Brenly was an ideal fit for a team laden with veteran players, and a stark contrast to Showalter, who was known to be a stickler for team rules. And he had a lot of them.
“One, he had watched them play and he knew the team. He also was a low maintenance broadcaster and he was a low maintenance person,” broadcast producer Mark Reda said. “So he wasn’t a ’jump in there and try to change everything.’ In fact, the manger before was a pretty much Type A … lots of rules and stuff like that and Bob was like, ‘Eh, let’s go out and play.’”
Former Diamondbacks outfielder Luis Gonzalez, who was a veteran slugger on that 2001 team, said Brenly “wasn’t one of these hands-on guys that was kind of controlling the throttle all the time. He knew when he had to talk to guys or just motivate guys and different things. I think he knew the characters that were on the team, and he knew what motivated each and every guy, and that helps.”
After nine seasons behind the plate in the big leagues, Brenly relied on his veterans, and let them know he had confidence in them to do their jobs.
“He created a really good system. He had really good coaches, he let the players play,” Reda said. “It was a veteran team that didn’t need some rah-rah guy.”
Geyer said that Brenly “did such a great job of coming in as a rookie manager, and keeping things very simple. He didn’t try to reinvent anything. He picked a great coaching staff. His bench coach, Bob Melvin, was perfect. They were like Batman and Robin. They were such a great team together.”
To Gonzalez, Brenly “had trust in the guys on the team, the veteran guys on the team that we had. He kind of just controlled the ship, just kind of guided the guys along and let the guys play – which just proved to be pivotal for everybody.”
On November 4, 2001, the Diamondbacks – in only their fourth season of existence – closed out the New York Yankees in a thrilling Game 7 victory at Bank One Ballpark to become the fastest franchise in major league history to win a World Series. And Gonzalez delivered the two-run, game-winning hit in the bottom of the ninth inning.
“I was just so happy for him,” Snyder said, “just knowing how much of a competitor he is.”
“He wanted to win just as bad as we did and he was going to fight for his players,” Gonzalez said. “Every time, if you got in an argument with an umpire or anything, he was going to go out there and whether you were right or wrong he was going to fight for you. And I think everybody saw that early in the way he was, and everybody loved that about him.”

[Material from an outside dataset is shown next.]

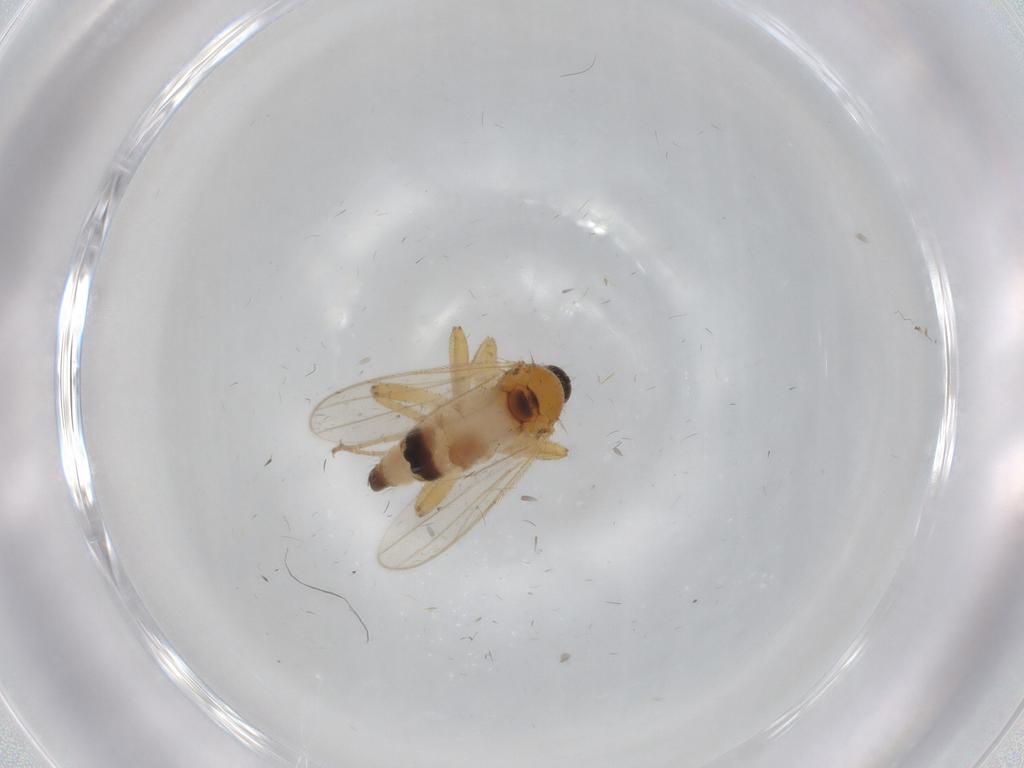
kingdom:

Brenly continued to manage the Diamondbacks until the end of his contract and then was dismissed after the 2004 season.
He returned to the broadcast booth, providing analysis on Chicago Cubs games and on national TBS telecasts, then returned to the Diamondbacks booth in 2012.
“He is one of the best people I’ve ever met,” Geyer said. “He’s just very humble, hilarious and original.”
Brenly’s roots run deep with the Diamondbacks, and if or when the team begins the 2020 season, he will be back in his familiar position, providing insight into a team he led into the baseball history book.